:: Yapılacak iş ::
Aşağıdaki belge alıntısında "Kötü haberlerini alsa" sözlerinin geçtiği yerle başlayıp "gelir tavukları kırılırdı." sözleriyle biten bölümü hiç değiştirmeden aktar.

:: Belge alıntısı ::
════
Cuma, Aralık 27, 2024
No menu items!
Kültür & SanatGüzel YazılarTürkçeyi böyle birinden öğrendim

Türkçeyi böyle birinden öğrendim

Ak benizli bir kadındı.
“Yakağan” sineği çok olduğundan “cibindirik”te yatardı.
Er yatar, er kalkardı.
Daha üstüne gün doğmamıştı.
Ramazanda “er ekmeğini” yedi mi yatmazdı. Sümerbank bezinden diktiği “dolama”sını giyer, sabahın serinliğinde “delme”sini sırtından eksik etmezdi.
İçinde “göynek” olurdu.
“Ak yağlığını” “yağlınır”, gök “çekisini” alnına çekerdi.
Bir yere giderken “bürgü”sünü bürünürdü. Delinen örgü çorabını “gözerdi”.
Naylon ayakkabıları “yoraklıydı”.
Bir de “şibidik”i vardı.
“Örtme”deki kuzuları salar, koşuştuklarını görünce “çenikmişler bunlar” diye severdi. “Kuzuluğun kapısalığını” sağlam bağlardı; yoksa kuzular anaları dağdan gelince emişirler, buğdaylığa dalarlarsa “tenelerlerdi”.
İneğini nahıra sürerdi.
Yaz günü inekleri “gövelek” tutardı.
Buzağısının “örmesi” kendi ellerinin ürünüydü. Dere kenarında yün yur, çul tokuçlardı.
Yunak”ta çocuklarını çimdirir, yunak taşında “sırtlarını” “sırkıtırdı”.
Evlatları iyiyse dirlik bulurdu, kötüyse “dirliği dışlığı kalmazdı”.
Çocuklarını ağlatmazdı, “uğundurmazdı”.
Kötü haberlerini alsa “yayan yapıldak” yollara düşerdi.
Anasını anımsadıkça ağıt yakar ağlardı.
Köyde biri ölse “ölgü” evine giderdi.
Yüklükte kefen bezinin yanında “sümük sargılığı”, onların üstünde yatakları olurdu. Odayı havalandırmak için kapıyı “govşaltır”, pencerenin bir “çenedini” “kıynatırdı” (gıynatırdı).
“Gurk tavuğu gurka yatar”, “cibi” çıkarırdı. Akşam “pinnik”e tünerlerdi.
Zaman olur “ölet” gelir tavukları kırılırdı.
════
[Veri alıntıları]
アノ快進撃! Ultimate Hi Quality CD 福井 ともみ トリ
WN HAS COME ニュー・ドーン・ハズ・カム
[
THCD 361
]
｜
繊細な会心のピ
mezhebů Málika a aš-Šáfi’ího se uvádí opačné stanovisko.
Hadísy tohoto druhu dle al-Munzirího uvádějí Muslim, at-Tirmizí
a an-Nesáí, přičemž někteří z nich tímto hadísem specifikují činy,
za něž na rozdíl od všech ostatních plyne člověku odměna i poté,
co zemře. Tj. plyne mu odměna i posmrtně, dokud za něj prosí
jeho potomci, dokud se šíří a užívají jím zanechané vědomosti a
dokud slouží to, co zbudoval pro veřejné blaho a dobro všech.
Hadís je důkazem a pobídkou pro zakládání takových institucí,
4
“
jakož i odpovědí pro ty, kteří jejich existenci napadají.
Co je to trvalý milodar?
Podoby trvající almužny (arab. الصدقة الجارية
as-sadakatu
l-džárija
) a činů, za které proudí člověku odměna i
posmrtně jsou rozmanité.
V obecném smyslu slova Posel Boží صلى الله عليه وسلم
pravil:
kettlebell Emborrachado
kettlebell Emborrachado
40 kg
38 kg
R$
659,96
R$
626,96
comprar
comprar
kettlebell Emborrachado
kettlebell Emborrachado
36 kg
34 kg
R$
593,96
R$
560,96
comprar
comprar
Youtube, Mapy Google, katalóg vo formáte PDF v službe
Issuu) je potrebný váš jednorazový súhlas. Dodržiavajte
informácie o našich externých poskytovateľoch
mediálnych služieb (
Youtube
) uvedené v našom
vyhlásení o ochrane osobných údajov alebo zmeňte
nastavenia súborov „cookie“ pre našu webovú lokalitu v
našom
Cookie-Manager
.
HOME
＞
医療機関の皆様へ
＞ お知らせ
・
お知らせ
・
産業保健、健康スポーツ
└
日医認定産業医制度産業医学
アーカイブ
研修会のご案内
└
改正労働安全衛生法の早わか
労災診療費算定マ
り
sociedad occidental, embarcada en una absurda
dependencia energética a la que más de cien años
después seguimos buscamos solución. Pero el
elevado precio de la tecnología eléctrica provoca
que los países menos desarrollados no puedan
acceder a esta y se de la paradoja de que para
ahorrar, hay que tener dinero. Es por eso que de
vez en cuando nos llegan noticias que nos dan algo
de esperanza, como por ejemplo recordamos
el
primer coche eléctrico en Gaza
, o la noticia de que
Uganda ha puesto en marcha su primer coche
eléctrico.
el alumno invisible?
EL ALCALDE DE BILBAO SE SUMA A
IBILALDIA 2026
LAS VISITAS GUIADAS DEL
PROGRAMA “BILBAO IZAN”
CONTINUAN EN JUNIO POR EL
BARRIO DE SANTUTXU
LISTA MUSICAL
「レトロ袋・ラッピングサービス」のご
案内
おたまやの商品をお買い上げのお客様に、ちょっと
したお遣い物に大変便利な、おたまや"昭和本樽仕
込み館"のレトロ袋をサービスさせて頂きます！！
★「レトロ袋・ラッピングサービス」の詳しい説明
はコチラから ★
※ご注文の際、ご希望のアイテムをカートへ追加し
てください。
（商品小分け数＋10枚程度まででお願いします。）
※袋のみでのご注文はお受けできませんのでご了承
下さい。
════
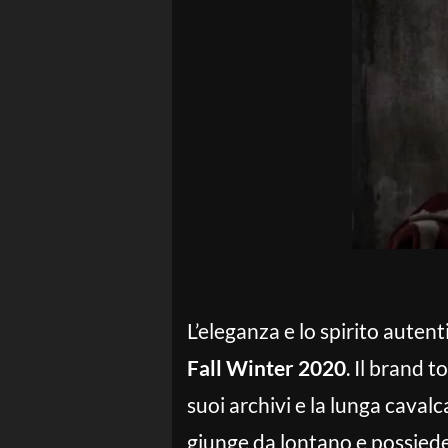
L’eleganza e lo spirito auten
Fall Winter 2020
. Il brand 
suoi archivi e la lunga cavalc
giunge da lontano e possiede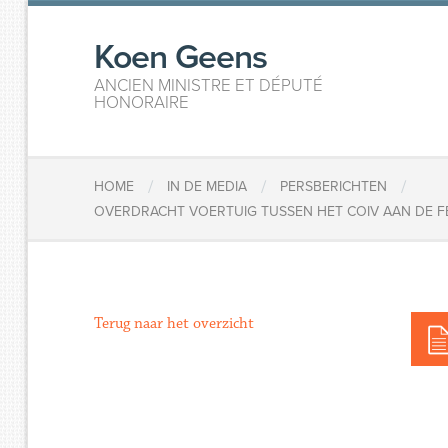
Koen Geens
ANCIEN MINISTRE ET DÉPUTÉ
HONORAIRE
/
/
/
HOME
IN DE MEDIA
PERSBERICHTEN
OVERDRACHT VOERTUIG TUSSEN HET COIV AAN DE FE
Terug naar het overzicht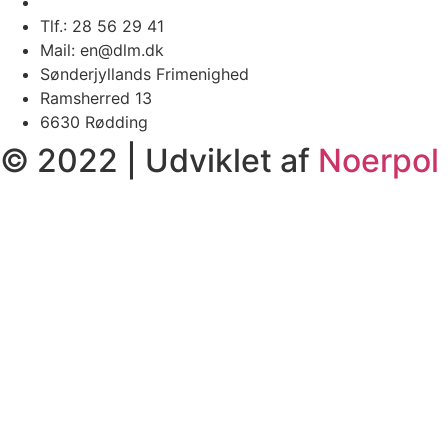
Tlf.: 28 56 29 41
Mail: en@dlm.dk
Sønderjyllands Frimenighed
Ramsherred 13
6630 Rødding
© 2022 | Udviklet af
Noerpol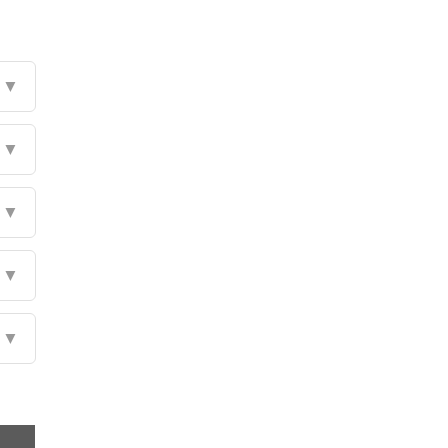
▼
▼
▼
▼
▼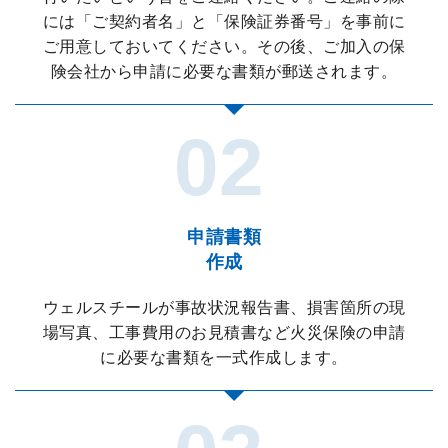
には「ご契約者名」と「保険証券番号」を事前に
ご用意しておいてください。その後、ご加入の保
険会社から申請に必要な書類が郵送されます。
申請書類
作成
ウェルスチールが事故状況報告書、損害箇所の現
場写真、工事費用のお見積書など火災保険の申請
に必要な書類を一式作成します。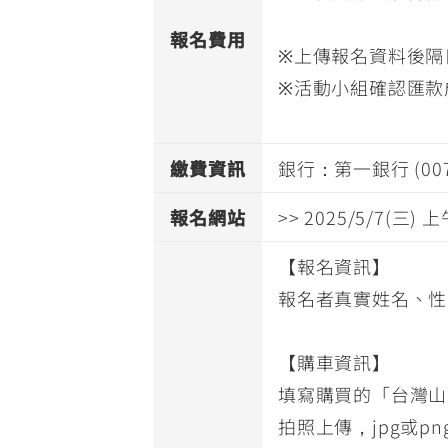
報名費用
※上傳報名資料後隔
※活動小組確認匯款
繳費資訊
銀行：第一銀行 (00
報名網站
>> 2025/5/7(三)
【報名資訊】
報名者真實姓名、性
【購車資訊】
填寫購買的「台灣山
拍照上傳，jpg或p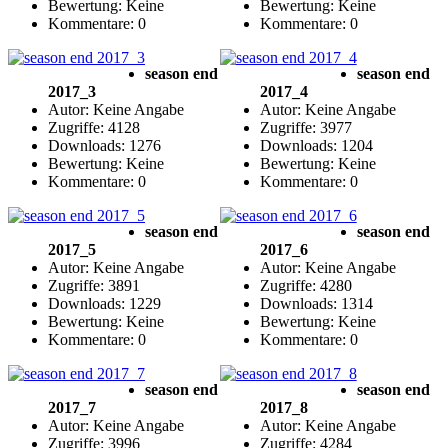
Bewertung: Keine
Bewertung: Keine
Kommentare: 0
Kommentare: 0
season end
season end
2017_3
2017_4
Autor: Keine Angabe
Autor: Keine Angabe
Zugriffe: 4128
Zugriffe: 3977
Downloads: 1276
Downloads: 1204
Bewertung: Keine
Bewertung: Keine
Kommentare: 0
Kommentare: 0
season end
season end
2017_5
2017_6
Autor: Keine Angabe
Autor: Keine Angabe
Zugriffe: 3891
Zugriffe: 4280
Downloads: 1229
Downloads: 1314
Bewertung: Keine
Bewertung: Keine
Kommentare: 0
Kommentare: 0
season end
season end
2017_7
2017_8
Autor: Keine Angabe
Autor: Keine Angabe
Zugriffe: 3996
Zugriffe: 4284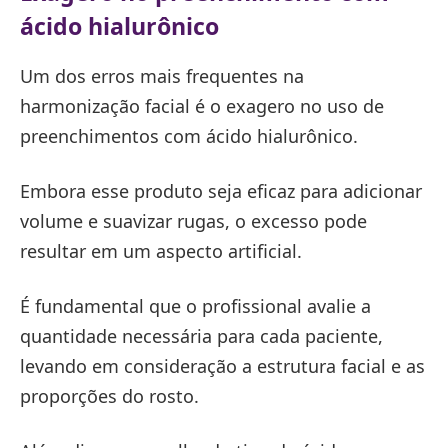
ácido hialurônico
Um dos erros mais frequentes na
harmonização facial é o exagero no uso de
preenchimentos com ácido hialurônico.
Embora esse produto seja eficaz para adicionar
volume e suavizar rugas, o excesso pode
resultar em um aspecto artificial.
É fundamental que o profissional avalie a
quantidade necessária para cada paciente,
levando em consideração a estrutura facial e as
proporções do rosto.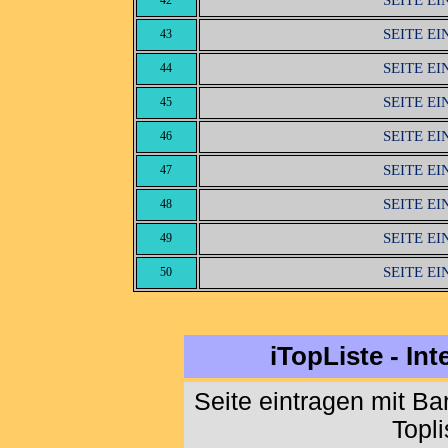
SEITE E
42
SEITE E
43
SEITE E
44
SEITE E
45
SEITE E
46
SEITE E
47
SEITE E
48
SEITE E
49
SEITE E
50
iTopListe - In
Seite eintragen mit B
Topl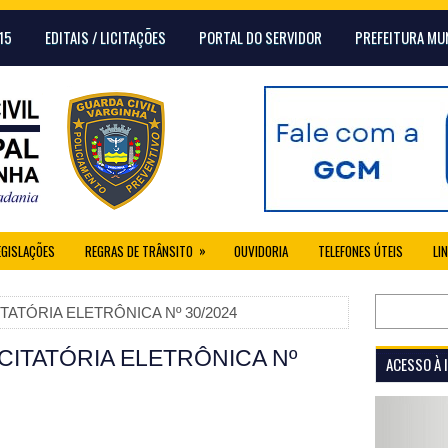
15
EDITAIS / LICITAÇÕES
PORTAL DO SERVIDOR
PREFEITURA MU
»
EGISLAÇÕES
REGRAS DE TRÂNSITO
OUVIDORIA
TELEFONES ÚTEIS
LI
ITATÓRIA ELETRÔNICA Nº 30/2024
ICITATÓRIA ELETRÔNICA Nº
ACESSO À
════
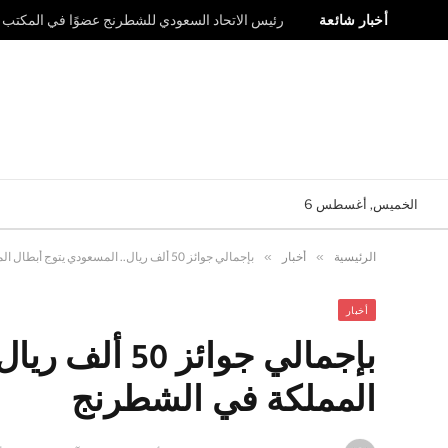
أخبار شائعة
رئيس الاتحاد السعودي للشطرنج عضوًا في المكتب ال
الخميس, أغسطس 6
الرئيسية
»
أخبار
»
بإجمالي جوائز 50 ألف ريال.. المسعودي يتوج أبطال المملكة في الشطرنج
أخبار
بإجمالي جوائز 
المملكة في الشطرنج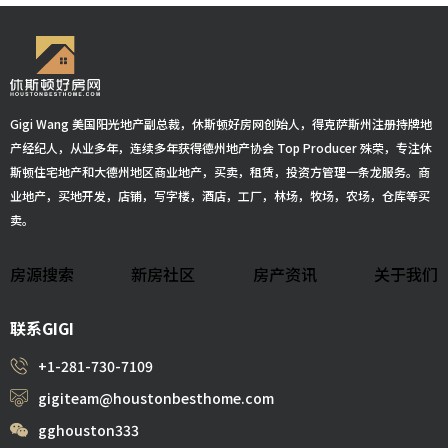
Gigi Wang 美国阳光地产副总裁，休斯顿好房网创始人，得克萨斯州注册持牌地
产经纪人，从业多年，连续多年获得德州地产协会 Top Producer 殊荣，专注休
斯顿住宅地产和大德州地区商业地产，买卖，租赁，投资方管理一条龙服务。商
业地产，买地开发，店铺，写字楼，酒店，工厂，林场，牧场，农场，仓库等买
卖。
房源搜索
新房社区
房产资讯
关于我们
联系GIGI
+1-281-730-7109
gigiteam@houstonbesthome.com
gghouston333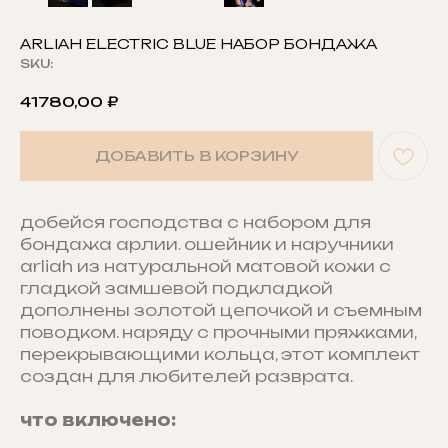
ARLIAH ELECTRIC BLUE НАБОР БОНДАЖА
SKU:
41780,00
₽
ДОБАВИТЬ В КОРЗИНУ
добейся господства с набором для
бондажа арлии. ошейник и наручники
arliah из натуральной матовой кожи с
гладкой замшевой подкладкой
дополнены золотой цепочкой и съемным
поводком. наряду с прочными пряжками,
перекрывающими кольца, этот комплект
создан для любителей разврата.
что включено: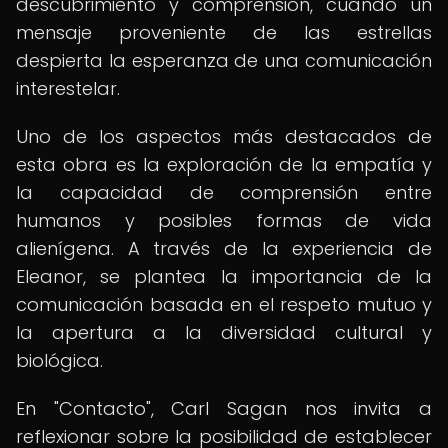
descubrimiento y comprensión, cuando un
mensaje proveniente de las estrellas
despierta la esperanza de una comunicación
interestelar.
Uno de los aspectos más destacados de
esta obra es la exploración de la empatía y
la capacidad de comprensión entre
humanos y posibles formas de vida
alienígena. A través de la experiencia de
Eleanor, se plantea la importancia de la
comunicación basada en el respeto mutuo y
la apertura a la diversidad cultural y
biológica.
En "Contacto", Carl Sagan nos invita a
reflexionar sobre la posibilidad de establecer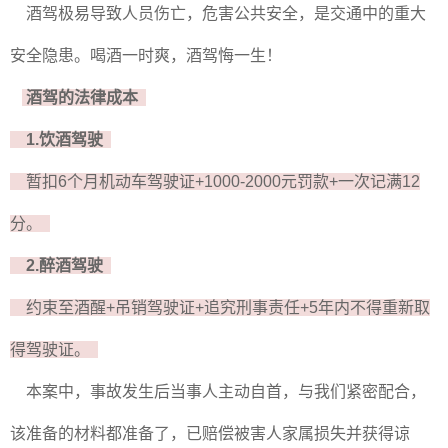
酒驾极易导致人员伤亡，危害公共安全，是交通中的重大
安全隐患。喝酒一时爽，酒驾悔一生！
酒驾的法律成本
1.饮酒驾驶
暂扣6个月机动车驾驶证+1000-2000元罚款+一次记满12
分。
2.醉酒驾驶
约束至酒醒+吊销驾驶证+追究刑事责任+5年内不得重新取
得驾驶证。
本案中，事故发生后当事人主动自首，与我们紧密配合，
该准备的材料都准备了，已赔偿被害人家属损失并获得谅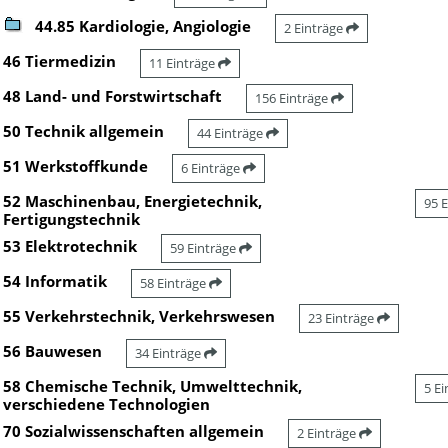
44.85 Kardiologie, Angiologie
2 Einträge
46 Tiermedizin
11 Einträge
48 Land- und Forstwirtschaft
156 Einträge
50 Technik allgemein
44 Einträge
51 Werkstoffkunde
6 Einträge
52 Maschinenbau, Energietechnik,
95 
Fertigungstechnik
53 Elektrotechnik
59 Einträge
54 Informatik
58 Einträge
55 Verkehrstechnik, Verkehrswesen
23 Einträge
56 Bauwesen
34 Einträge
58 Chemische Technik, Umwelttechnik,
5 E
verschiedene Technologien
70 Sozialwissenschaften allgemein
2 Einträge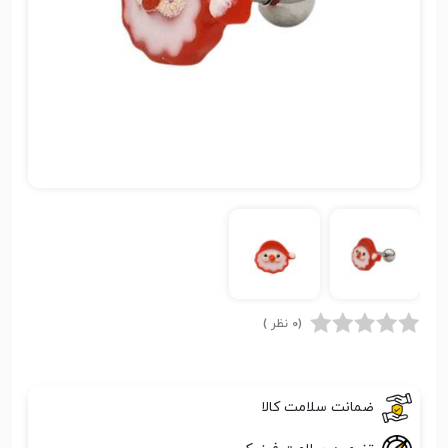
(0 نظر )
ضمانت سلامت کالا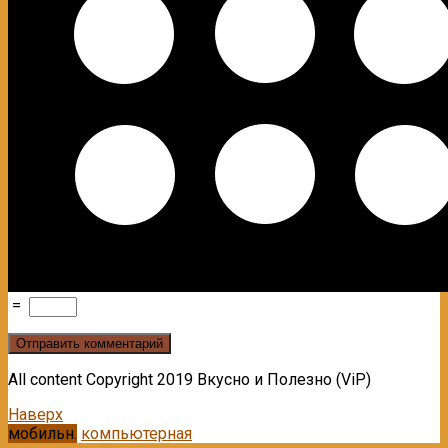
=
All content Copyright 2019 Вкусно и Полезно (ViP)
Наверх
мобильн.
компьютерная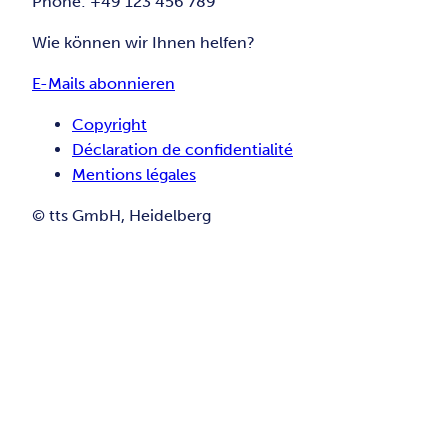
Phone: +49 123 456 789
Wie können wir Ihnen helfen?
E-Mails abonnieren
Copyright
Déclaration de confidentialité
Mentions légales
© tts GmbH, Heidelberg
════
:: Görev sonucu ::
Kötü haberlerini alsa “yayan yapıldak” yollara düşerdi.
Anasını anımsadıkça ağıt yakar ağlardı.
Köyde biri ölse “ölgü” evine giderdi.
Yüklükte kefen bezinin yanında “sümük sargılığı”, onların üstünde yatakları olurdu. Odayı havalandırmak için kapıyı “govşaltır”, pencerenin bir “çenedini” “kıynatırdı” (gıynatırdı).
“Gurk tavuğu gurka yatar”, “cibi” çıkarırdı. Akşam “pinnik”e tünerlerdi.
Zaman olur “ölet” gelir tavukları kırılırdı.